Civenni, il “Modello Marina” di cui parla Mercatali è quello degli happy hour e delle feste in spiaggia. Ne parla come una rivoluzione. C’è un rovescio della medaglia per lei?

«Gli stabilimenti aperti fino a mezzanotte sono stati la ghigliottina del centro. Di sera non si è più visto nessuno se non ubriachi e residui della gente dalla spiaggia. Il paese è crollato, l’indotto che c’era prima è sparito».

Un richiamo turistico pagato a caro prezzo?

«Marina era già in voga prima degli interventi di Mercatali. La prima rivoluzione la fece il Santafé, nel ‘91, si entrava senza pagare, con la consumazione. Quello è stato il primo grande richiamo che ha portato gente. Me lo ricordo bene io, che quegli anni li ho vissuti sia come imprenditore che come cliente della movida.

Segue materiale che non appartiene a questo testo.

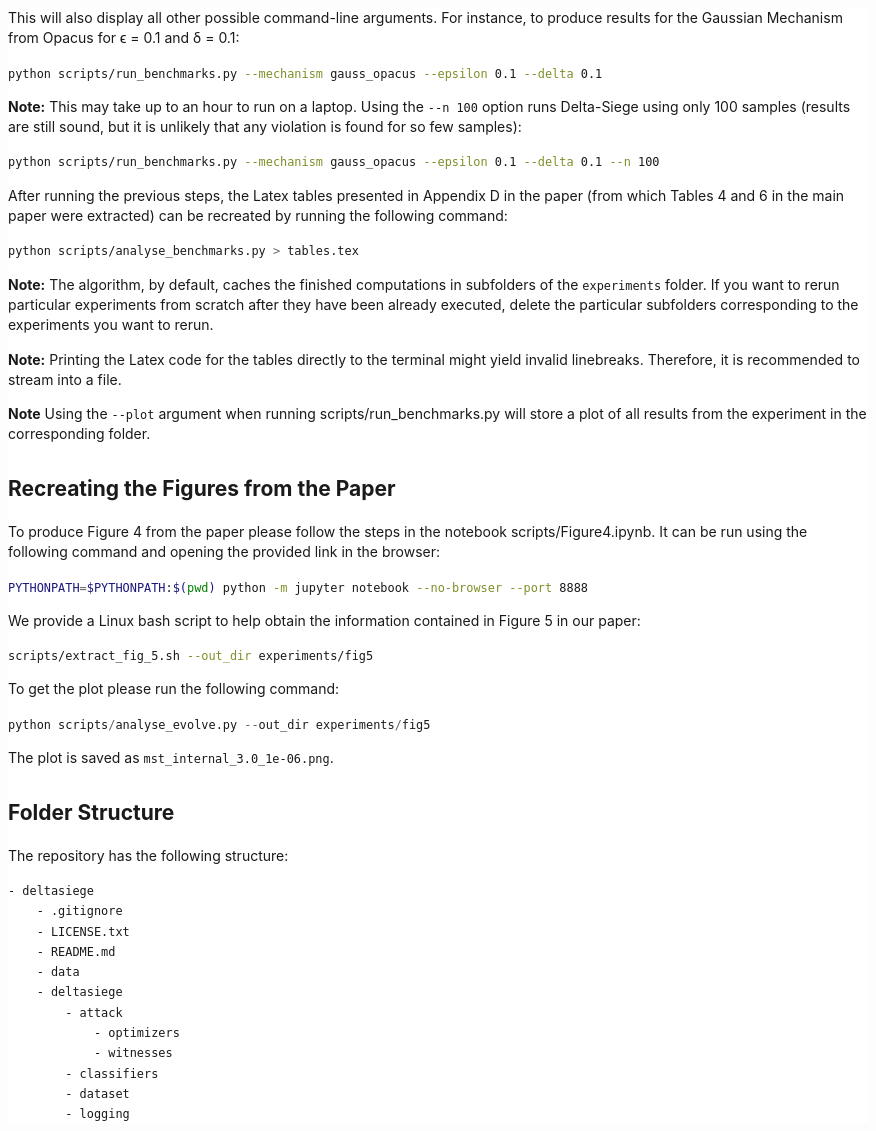 This will also display all other possible command-line arguments. For instance, to produce results for the Gaussian Mechanism from Opacus for ϵ = 0.1 and δ = 0.1:

```bash
python scripts/run_benchmarks.py --mechanism gauss_opacus --epsilon 0.1 --delta 0.1
```

**Note:** This may take up to an hour to run on a laptop. Using the ``--n 100`` option runs Delta-Siege using only 100 samples (results are still sound, but it is unlikely that any violation is found for so few samples):

```bash
python scripts/run_benchmarks.py --mechanism gauss_opacus --epsilon 0.1 --delta 0.1 --n 100
```

After running the previous steps, the Latex tables presented in Appendix D in the paper (from which Tables 4 and 6 in the main paper were extracted) can be recreated by running the following command:

```bash
python scripts/analyse_benchmarks.py > tables.tex
```

**Note:** The algorithm, by default, caches the finished computations in subfolders of the ```experiments``` folder. If you want to rerun particular experiments from scratch after they have been already executed, delete the particular subfolders corresponding to the experiments you want to rerun.

**Note:** Printing the Latex code for the tables directly to the terminal might yield invalid linebreaks. Therefore, it is recommended to stream into a file.

**Note** Using the ```--plot``` argument when running scripts/run_benchmarks.py will store a plot of all results from the experiment in the corresponding folder.


## Recreating the Figures from the Paper

To produce Figure 4 from the paper please follow the steps in the notebook scripts/Figure4.ipynb.
It can be run using the following command and opening the provided link in the browser:

```bash
PYTHONPATH=$PYTHONPATH:$(pwd) python -m jupyter notebook --no-browser --port 8888
```

We provide a Linux bash script to help obtain the information contained in Figure 5 in our paper:

```bash
scripts/extract_fig_5.sh --out_dir experiments/fig5
```

To get the plot please run the following command:
```python
python scripts/analyse_evolve.py --out_dir experiments/fig5
```

The plot is saved as ```mst_internal_3.0_1e-06.png```.

## Folder Structure

The repository has the following structure:

```
- deltasiege
    - .gitignore
    - LICENSE.txt
    - README.md
    - data
    - deltasiege
        - attack
            - optimizers
            - witnesses
        - classifiers
        - dataset
        - logging
```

C’erano quattro discoteche, altrettanti pub, ristoranti aperti tutta la notte, in centro non potevi chiudere prima dell’una o delle due, c’era la fila al Matilda fino alle 3».

Come se la passavano invece i gestori degli stabilimenti all’epoca?

«Al tramonto dovevano chiudere. Alcuni soffrivano, è vero, altri lavoravano e andavano bene. C’era un equilibrio. E mi fa arrabbiare che passi il messaggio che Marina sia rinata grazie all’apertura indiscriminata degli stabilimenti. Era già viva prima».

Tramontato quel modello, come vede oggi il futuro della località?

«Marina non si è più ripresa. E tornare indietro non si può più. Sono morte discoteche, pub e attività. Stavo leggendo l’intervista al sindaco De Pascale. Parla di interventi sui canoni demaniali, ma quest’anno sono aumentati ancora. La zona del porto è abbandonata, mentre altrove sarebbe la più valorizzata. Ci sono locali morti con canoni da 60mila euro che difficilmente invogliano imprenditori a investire qua».

Se non i turisti, chi è che vive il centro del paese?

«I ravennati per lo più, meno interessati alla confusione della spiaggia e chi è in cerca di un po’ di tranquillità. Ormai anche la ristorazione è tutta sull’arenile. Specie a mezzogiorno. Al punto che alcuni ristoratori del centro addirittura chiudono a pranzo».

Meglio allora la primavera dell’estate?

«Si lavorerebbe molto bene, ma veniamo dagli anni del covid e quest’anno la primavera praticamente non c’è stata».

Tutta colpa del “modello” di Mercatali?

«Mettiamoci pure anche la struttura di Marina: la spiaggia è qualcosa di distinto dal paese. Ma il Comune fa in modo che questa struttura privilegi solo gli stabilimenti. Lo stesso parcheggio scambiatore e il servizio navetto taglia fuori paese. Non ci sono mezzi pubblici per venire in centro e di fatto siamo tagliati fuori».